<<<<
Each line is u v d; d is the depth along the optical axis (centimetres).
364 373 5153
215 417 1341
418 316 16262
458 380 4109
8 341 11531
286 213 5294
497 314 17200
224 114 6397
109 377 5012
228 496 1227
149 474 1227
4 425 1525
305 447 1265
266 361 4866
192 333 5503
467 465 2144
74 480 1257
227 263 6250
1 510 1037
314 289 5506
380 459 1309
>>>>
= WHAT THIS TASK INVOLVES =
Each of the records above is to be copied exactly.

= EXERCISE RESPONSE =
Each line is u v d; d is the depth along the optical axis (centimetres).
364 373 5153
215 417 1341
418 316 16262
458 380 4109
8 341 11531
286 213 5294
497 314 17200
224 114 6397
109 377 5012
228 496 1227
149 474 1227
4 425 1525
305 447 1265
266 361 4866
192 333 5503
467 465 2144
74 480 1257
227 263 6250
1 510 1037
314 289 5506
380 459 1309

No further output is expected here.